Here’s the simple breakdown:
⏰ The “master clock” lives in the "SCN" (as its abbreviated)
Located in the hypothalamus, it takes in light from your eyes and uses it to reset your entire system.
• Light in the morning tells your brain: wake up, raise cortisol, increase alertness.
• Darkness at night flips the switch: make melatonin, lower body temperature, prepare for sleep.
🌙 Melatonin rises only when the SCN says it’s dark
The pineal gland releases melatonin to start the sleep process.
If light hits your eyes at night (phones, TVs, bright LEDs), that signal can shut off or slow down.

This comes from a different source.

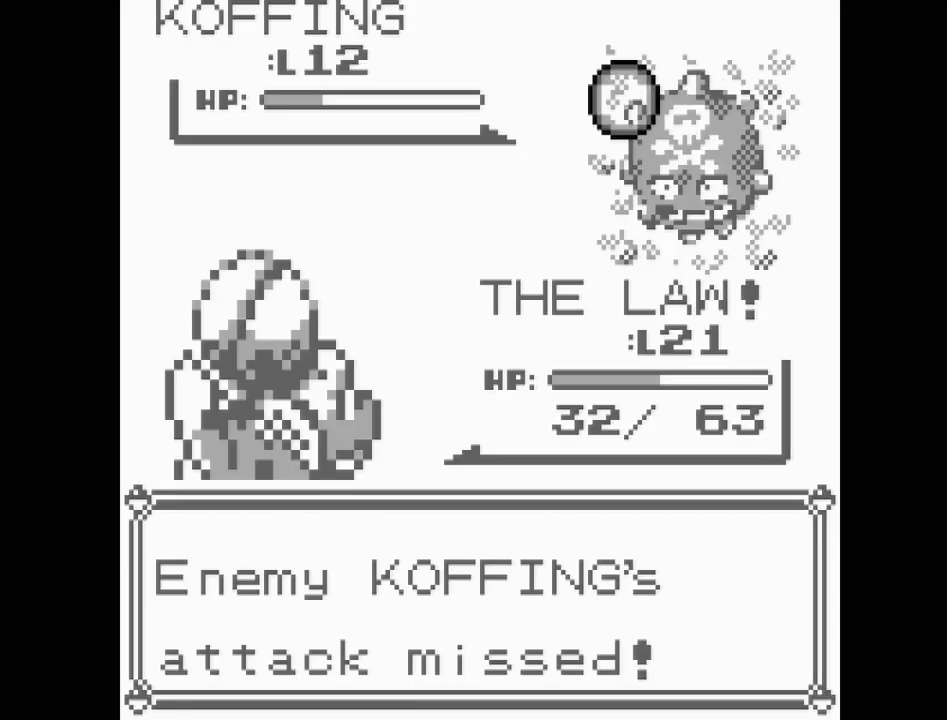
{"buttons": [], "events": [[17, "A", "up"]]}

😴 Serotonin and melatonin are linked
During the day, serotonin helps regulate mood and alertness.
At night, the system converts part of that serotonin into melatonin to drive sleep timing.

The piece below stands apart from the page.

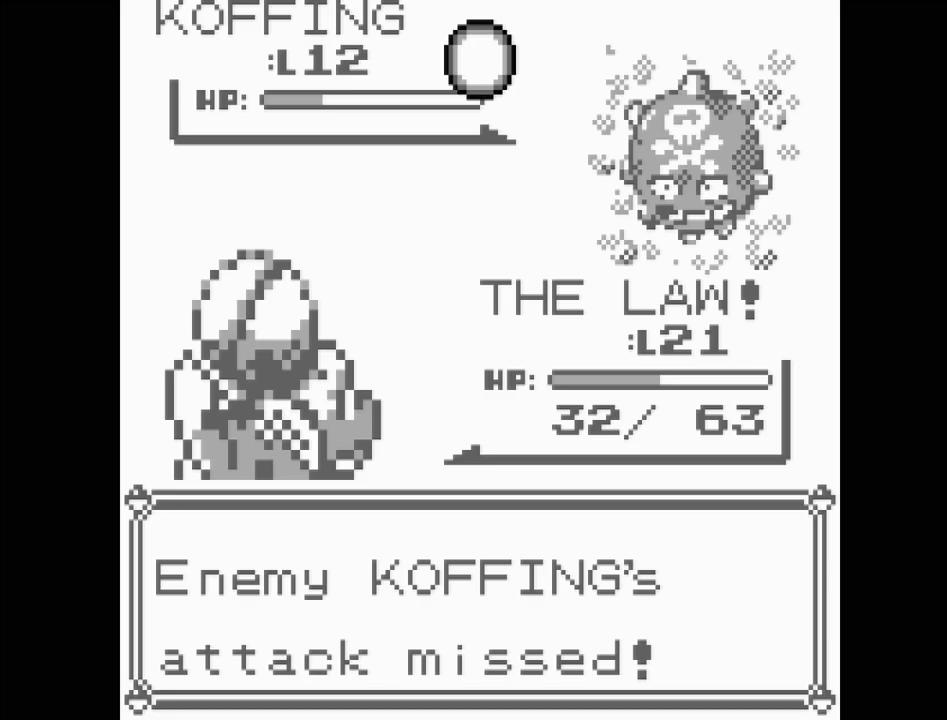
{"buttons": [], "events": []}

🧠 Your organs follow the brain’s schedule
Every major organ has its own “clock genes,” and they all sync to the SCN.
That’s why timing matters:
Daytime:
• Muscle: glycolytic metabolism and strength performance peak
• Liver: glycogen and cholesterol synthesis
• Pancreas: insulin secretion
• Fat: lipogenesis and adiponectin production
Nighttime:
• Muscle: oxidative metabolism and repair
• Liver: gluconeogenesis and mitochondrial biogenesis
• Pancreas: glucagon secretion
• Fat: lipid breakdown and leptin release (signals satiety)
In other words:
Your biology isn’t the same at 8 AM as it is at 8 PM.

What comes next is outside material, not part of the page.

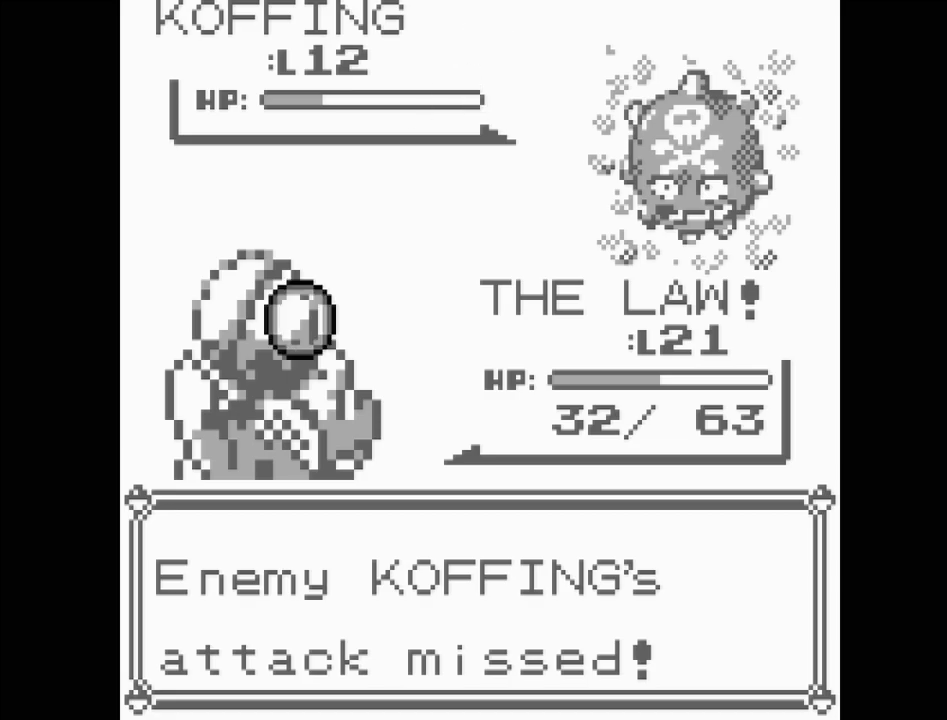
{"buttons": [], "events": []}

🍽️ Food and activity act as “secondary clocks”
Eating late, irregular sleep, shift work, or inconsistent light exposure can confuse these clocks and throw off hormones, metabolism, and mood.
This is why:
• Morning light improves sleep
• Regular mealtimes stabilize metabolism
• Late-night eating increases glucose spikes
• Consistent sleep strengthens hormone rhythms
• Exercise timing can shift circadian signals
Your circadian rhythm isn’t just about sleep.
It’s a full-body timing system coordinating hormones, temperature, digestion, metabolism, and repair.
Get your light, food, and sleep aligned…
And the rest of your biology starts working with you instead of against you.